"Ketchum, are you saying it's inevitable that Pam will tell Carl everything?"
"As inevitable as the fact that one day, Danny, the cowboy is going to beat her up."
"Jesus!" Danny suddenly cried. "What were you and Mom doing when she was supposed to be teaching you to read?"
"Talk to your dad, Danny--it's not my business to tell you."
"Were you sleeping with her?" Danny asked him.
"Talk to your dad, please," Ketchum said. Danny couldn't remember Ketchum ever saying the please word before.
"Does my dad know you slept with her?" Danny asked him.
"Constipated Christ!" Ketchum shouted into the phone. "Why do you think your dad busted half my head open with the damn skillet?"
"What did you just say?" Danny asked him.
"I'm drunk," Ketchum told him. "Don't listen to what I say."
"I thought Carl cracked your head open with his Colt forty-five," Danny said.
"Hell, if the cowboy had cracked my head open, I would have killed him!" Ketchum thundered. As soon as the logger said this, Danny knew it was true; Ketchum would never have tolerated having his head cracked open, unless Dominic had done it.

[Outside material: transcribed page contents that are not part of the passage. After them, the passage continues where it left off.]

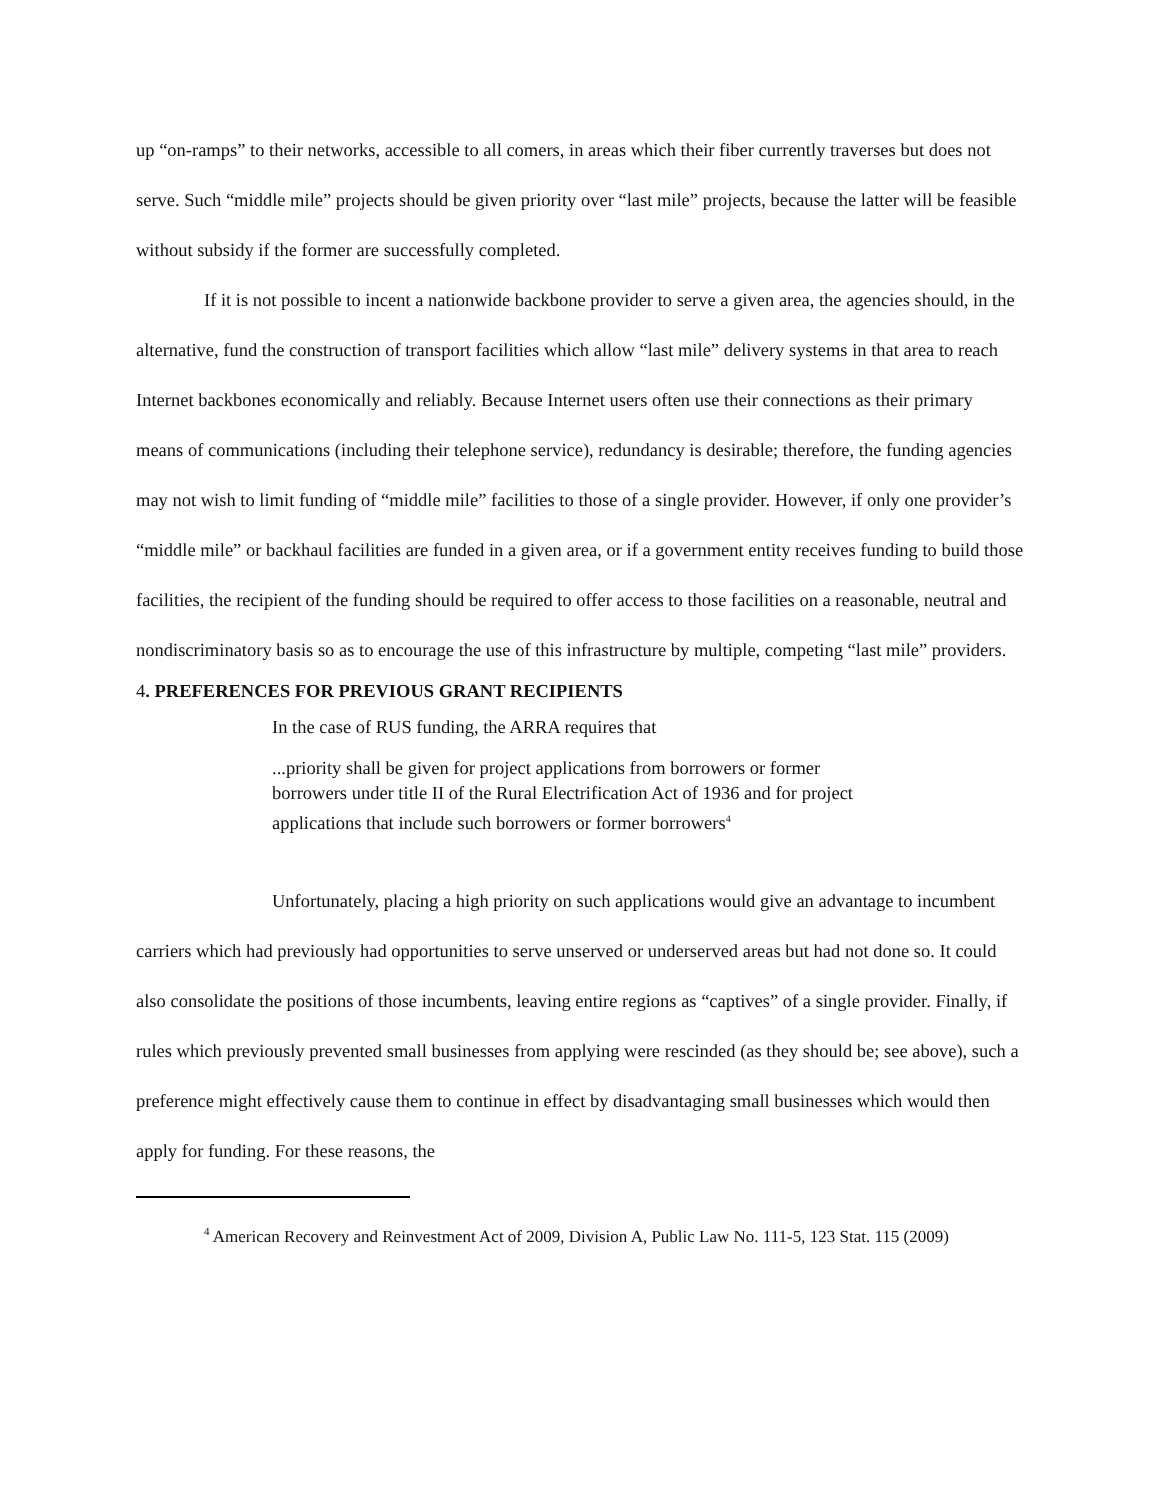up “on-ramps” to their networks, accessible to all comers, in areas which their fiber currently traverses but does not serve. Such “middle mile” projects should be given priority over “last mile” projects, because the latter will be feasible without subsidy if the former are successfully completed.
If it is not possible to incent a nationwide backbone provider to serve a given area, the agencies should, in the alternative, fund the construction of transport facilities which allow “last mile” delivery systems in that area to reach Internet backbones economically and reliably. Because Internet users often use their connections as their primary means of communications (including their telephone service), redundancy is desirable; therefore, the funding agencies may not wish to limit funding of “middle mile” facilities to those of a single provider. However, if only one provider’s “middle mile” or backhaul facilities are funded in a given area, or if a government entity receives funding to build those facilities, the recipient of the funding should be required to offer access to those facilities on a reasonable, neutral and nondiscriminatory basis so as to encourage the use of this infrastructure by multiple, competing “last mile” providers.
4. PREFERENCES FOR PREVIOUS GRANT RECIPIENTS
In the case of RUS funding, the ARRA requires that
...priority shall be given for project applications from borrowers or former borrowers under title II of the Rural Electrification Act of 1936 and for project applications that include such borrowers or former borrowers<sup>4</sup>
Unfortunately, placing a high priority on such applications would give an advantage to incumbent carriers which had previously had opportunities to serve unserved or underserved areas but had not done so. It could also consolidate the positions of those incumbents, leaving entire regions as “captives” of a single provider. Finally, if rules which previously prevented small businesses from applying were rescinded (as they should be; see above), such a preference might effectively cause them to continue in effect by disadvantaging small businesses which would then apply for funding. For these reasons, the
<sup>4</sup> American Recovery and Reinvestment Act of 2009, Division A, Public Law No. 111-5, 123 Stat. 115 (2009)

"I saw lights on in the cookhouse," Ketchum began, suddenly sounding weary. "Your mom and dad were up late talking, and--in those days--drinking. I walked in the screen door to the kitchen. I didn't know it was the night your mom told your dad about her and me."
"I get it," Danny said.
"Not all of it, you don't. Talk to your dad," Ketchum repeated.
"Did Jane know?" Danny asked.
"Shit, the Injun knew everything," Ketchum told him.
"Ketchum?" Danny asked. "Does my dad know that you didn't learn to read?"
"I'm trying to learn now," Ketchum said defensively. "I think that schoolteacher lady is going to teach me. She said she would."
"Does Dad know you can't read?" the young man asked his father's old friend.
"I suppose one of us will have to tell him," Ketchum said. "Cookie is probably of the opinion that Rosie must have taught me something."
"So that was why you called--what you meant by 'Something's up' in your letter--is that it?" Danny asked him.
"I can't believe you believed that bullshit about the fucking bear," Ketchum said. The bear story had found its way, in a more remote form, into Daniel Baciagalupo's first novel. But of course it hadn't really been a bear that walked into the kitchen--it had just been Ketchum. And if the bear story hadn't been planted in young Dan's heart and mind, maybe he wouldn't have reached for the eight-inch cast-iron skillet--maybe he wouldn't have imagined that the sound of his father and Jane making love was the sound of a mauling-in-progress. Then maybe he wouldn't have killed Jane.
"So there wasn't a bear," Danny said.
"Hell, there's probably three thousand bears at any given time in northern New Hampshire--I've seen a bunch of bears. I've shot some," Ketchum added. "But if a bear had walked into the cookhouse kitchen through that screen door, your father's best way to save himself, and Rosie, would be if the two of them had exited the kitchen through the dining room--not running, either, or ever turning their backs on the bear, but just maintaining eye contact and backing up real slowly. No, you dummy, it wasn't a bear--it was me! Anybody knows better than to hit a bear in the face with a fucking frying pan!"
"I wish I had never written about it," was all Danny could say.
"There's one more thing," Ketchum told him. "It's another kind of writing problem."
"Jesus!" Danny said again. "How much have you been drinking?"
"You're sounding more and more like your father," Ketchum told him. "I just mean that you're publishing a book, aren't you? And have you thought about what it might mean if that book were to become a bestseller? If suddenly you were to become a popular writer, with your name and picture in the newspapers and magazines--you might even get to be on television!"
"It's a first novel," Danny said dismissively. "It will have only a small first printing, and not much publicity. It's a literary novel, or I hope it is. It's highly unlikely it'll be a bestseller!"